Il est intéressant enfin de noter que dans la comparaison EN<>FR, on remarque davantage de concurrence entre virgule et tiret. Or, dans l’usage en français, il s’agit plutôt d’une concurrence entre parenthèse et tiret ou — plus rare – entre deux points et tiret.
EN TRADUCTION, DE L’ANGLAIS AU FRANÇAIS
Voici des extraits où il m’est arrivé naturellement d’utiliser le tiret pour les usages suivants : insertion d’une incise ; précision/apposition ; précision/nuance.
Le-tiret-Exemples-en-traduction : Télécharger
EN GUISE DE CONCLUSION
- Oui, le tiret s’utilise en français, et pas seulement dans des textes littéraires ou de presse.

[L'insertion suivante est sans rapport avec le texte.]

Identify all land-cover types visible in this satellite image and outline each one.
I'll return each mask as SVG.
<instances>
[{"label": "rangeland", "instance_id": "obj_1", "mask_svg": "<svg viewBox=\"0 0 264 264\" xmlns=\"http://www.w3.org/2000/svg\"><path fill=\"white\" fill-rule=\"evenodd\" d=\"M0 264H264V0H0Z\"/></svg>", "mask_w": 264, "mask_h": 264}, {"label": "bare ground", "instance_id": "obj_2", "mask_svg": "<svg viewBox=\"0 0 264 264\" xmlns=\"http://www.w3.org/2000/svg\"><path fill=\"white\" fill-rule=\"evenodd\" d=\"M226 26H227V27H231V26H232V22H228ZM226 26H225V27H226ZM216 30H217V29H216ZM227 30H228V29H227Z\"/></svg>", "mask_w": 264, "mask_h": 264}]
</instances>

- Un des emplois majeurs est : pour donner de la lisibilité à une phrase où les virgules, points-virgules ou parenthèses sont déjà nombreux.
- Dans les textes administratifs, il permet notamment de : rendre une phrase longue plus claire ; insérer une précision (factuelle ou spécifique).
- De l’anglais au français, il est rare que l’on garde la même structure de phrase (et donc les tirets de la langue source). Ce n’est toutefois pas impossible, par exemple avec la parenthèse explicative ou l’incise de précision.
- Lorsque l’on hésite entre parenthèses et tirets, il faut se poser la question de l’effet voulu : est-ce un simple rappel ou une information plus importante?
- L’usage du tiret est aussi une question de style : certains en utiliseront plus que d’autres. Et grand bien leur fasse tant que cela sert leur intention!